Exercise details:
Only one range belongs in the answer: the line holding "- Corpo em latão." through the last line of the records, reproduced as is.

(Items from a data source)
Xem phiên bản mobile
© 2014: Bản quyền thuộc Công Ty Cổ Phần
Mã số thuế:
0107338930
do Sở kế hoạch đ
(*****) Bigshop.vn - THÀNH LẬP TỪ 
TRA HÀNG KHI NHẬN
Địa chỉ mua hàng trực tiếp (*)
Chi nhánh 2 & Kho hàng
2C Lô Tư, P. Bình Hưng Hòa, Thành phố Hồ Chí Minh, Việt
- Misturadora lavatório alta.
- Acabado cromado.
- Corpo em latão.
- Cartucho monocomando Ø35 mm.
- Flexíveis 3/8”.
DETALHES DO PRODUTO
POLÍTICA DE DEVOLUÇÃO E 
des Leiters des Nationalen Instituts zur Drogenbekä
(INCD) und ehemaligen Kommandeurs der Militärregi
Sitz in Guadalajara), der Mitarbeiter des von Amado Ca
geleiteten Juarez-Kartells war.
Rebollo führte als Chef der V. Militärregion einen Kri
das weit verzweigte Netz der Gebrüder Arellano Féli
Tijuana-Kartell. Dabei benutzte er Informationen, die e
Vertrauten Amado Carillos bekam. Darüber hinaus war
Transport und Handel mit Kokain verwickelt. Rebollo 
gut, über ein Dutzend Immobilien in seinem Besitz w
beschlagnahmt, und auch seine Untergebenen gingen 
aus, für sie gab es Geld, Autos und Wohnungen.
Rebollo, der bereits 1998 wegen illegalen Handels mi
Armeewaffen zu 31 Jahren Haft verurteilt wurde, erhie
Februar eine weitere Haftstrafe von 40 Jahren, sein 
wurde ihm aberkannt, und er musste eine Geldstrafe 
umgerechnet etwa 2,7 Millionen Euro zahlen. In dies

Response box:
- Corpo em latão.
- Cartucho monocomando Ø35 mm.
- Flexíveis 3/8”.
DETALHES DO PRODUTO
POLÍTICA DE DEVOLUÇÃO E 
des Leiters des Nationalen Instituts zur Drogenbekä
(INCD) und ehemaligen Kommandeurs der Militärregi
Sitz in Guadalajara), der Mitarbeiter des von Amado Ca
geleiteten Juarez-Kartells war.
Rebollo führte als Chef der V. Militärregion einen Kri
das weit verzweigte Netz der Gebrüder Arellano Féli
Tijuana-Kartell. Dabei benutzte er Informationen, die e
Vertrauten Amado Carillos bekam. Darüber hinaus war
Transport und Handel mit Kokain verwickelt. Rebollo 
gut, über ein Dutzend Immobilien in seinem Besitz w
beschlagnahmt, und auch seine Untergebenen gingen 
aus, für sie gab es Geld, Autos und Wohnungen.
Rebollo, der bereits 1998 wegen illegalen Handels mi
Armeewaffen zu 31 Jahren Haft verurteilt wurde, erhie
Februar eine weitere Haftstrafe von 40 Jahren, sein 
wurde ihm aberkannt, und er musste eine Geldstrafe 
umgerechnet etwa 2,7 Millionen Euro zahlen. In dies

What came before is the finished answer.